**Problem set**:
(a) In the oVirt mailing list message, how is power management configured on the two hosts?
(b) Say whether each statement agrees with the oVirt mailing list message, answering yes or no and quoting the deciding words: (i) The setup uses a single FC storage domain. (ii) Both VMs are configured as HA. (iii) At the start, host2 holds the SPM role.

**Text block**:
____________________

[ovirt-users] Re: HA VM and vm leases usage with site failure

Tuesday, 10 August 2021

Hi,

I always thought the SPM role is also "managed" by a storage lease :) 
But that does not seem to be the case.

So this means a storage lease is only useful if the host is not the SPM? 
If the SPM host is completely unreachable, not via OS, not via power 
management, then the storage lease won't help to restart VMs on other 
hosts automatically? This is definitely something I did not consider 
when building my environment.

Greetings

Klaas

On 8/9/21 6:25 PM, Nir Soffer wrote:
> On Thu, Aug 5, 2021 at 5:45 PM Gianluca Cecchi
> <gianluca.cecchi(a)gmail.com&gt; wrote:
>> Hello,
>> supposing latest 4.4.7 environment installed with an external engine and two
hosts, one in one site and one in another site.
>> For storage I have one FC storage domain.
>> I try to simulate a sort of "site failure scenario" to see what kind of
HA I should expect.
>>
>> The 2 hosts have power mgmt configured through fence_ipmilan.
>>
>> I have 2 VMs, one configured as HA with lease on storage (Resume Behavior: kill)
and one not marked as HA.
>>
>> Initially host1 is SPM and it is the host that runs the two VMs.

____________________

**Data**:
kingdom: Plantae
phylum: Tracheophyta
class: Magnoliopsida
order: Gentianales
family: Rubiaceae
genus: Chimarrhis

____________________

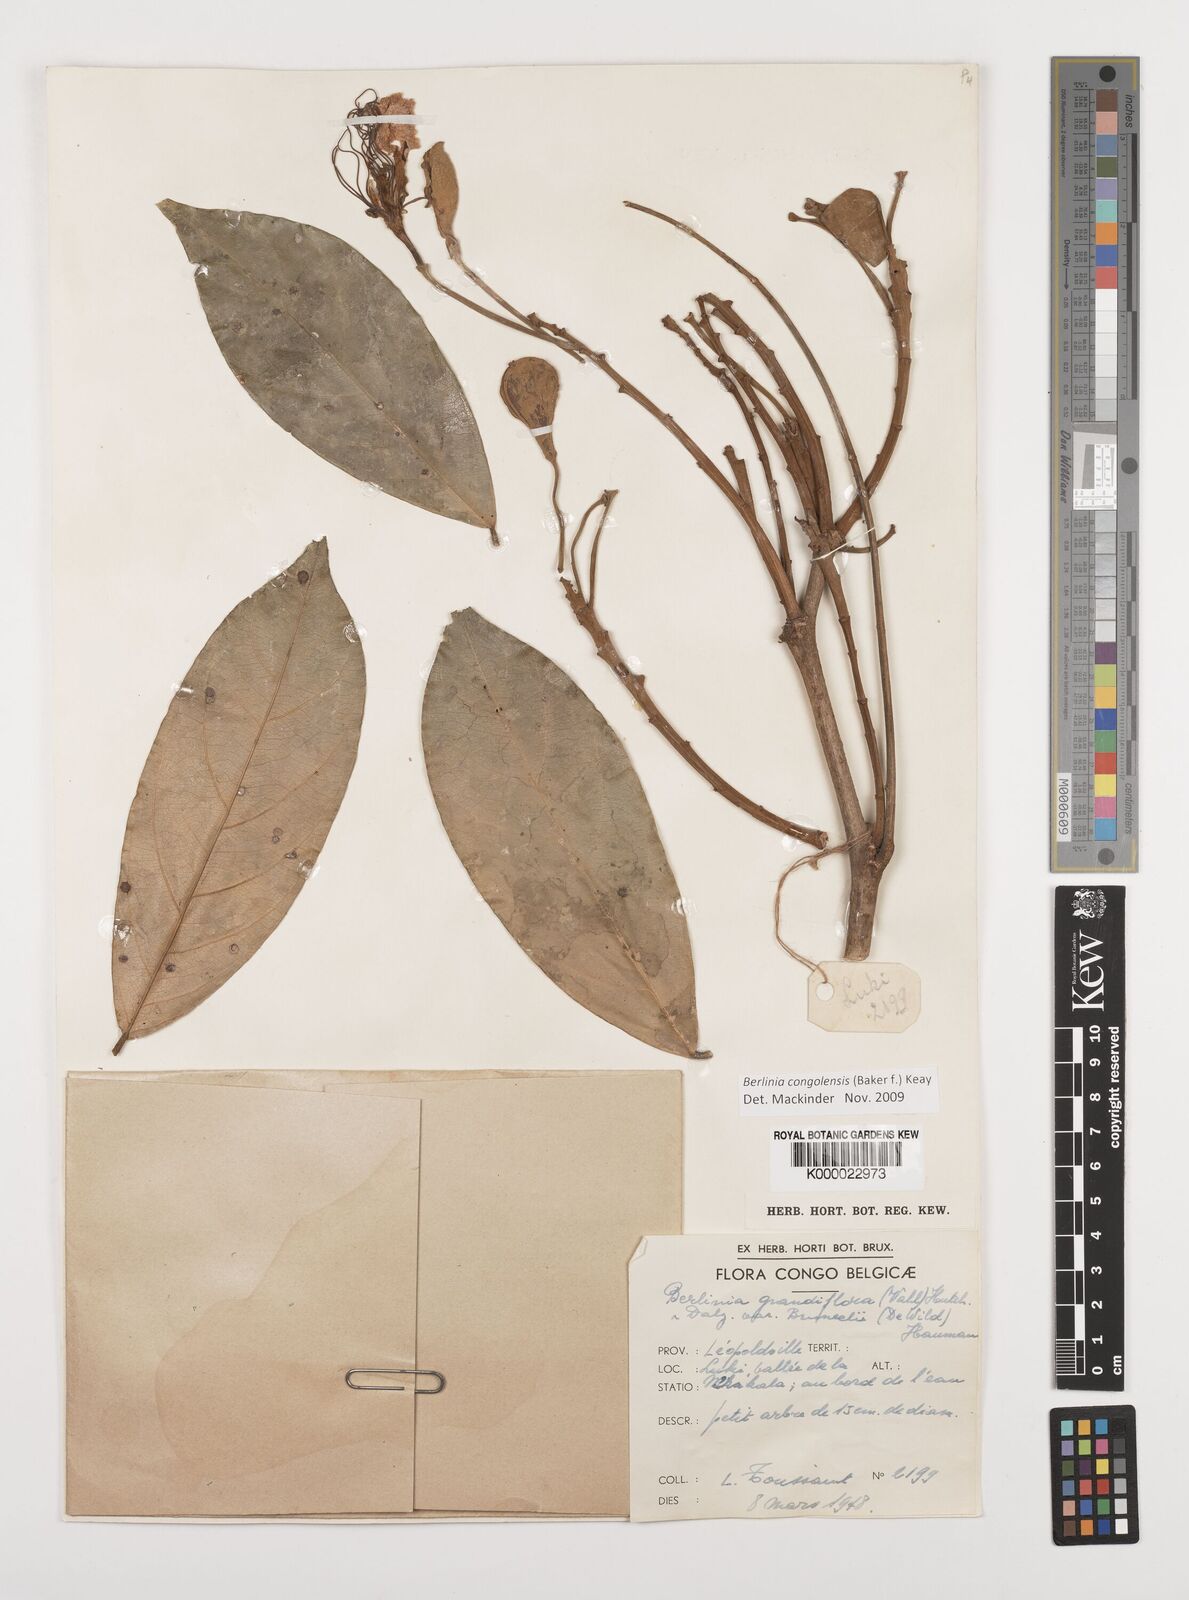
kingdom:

____________________

**Task-by-task outputs**:
(a) Through fence_ipmilan.

(b)
(i) Yes: "For storage I have one FC storage domain."
(ii) No: "one configured as HA with lease on storage (Resume Behavior: kill) and one not marked as HA."
(iii) No: "Initially host1 is SPM and it is the host that runs the two VMs."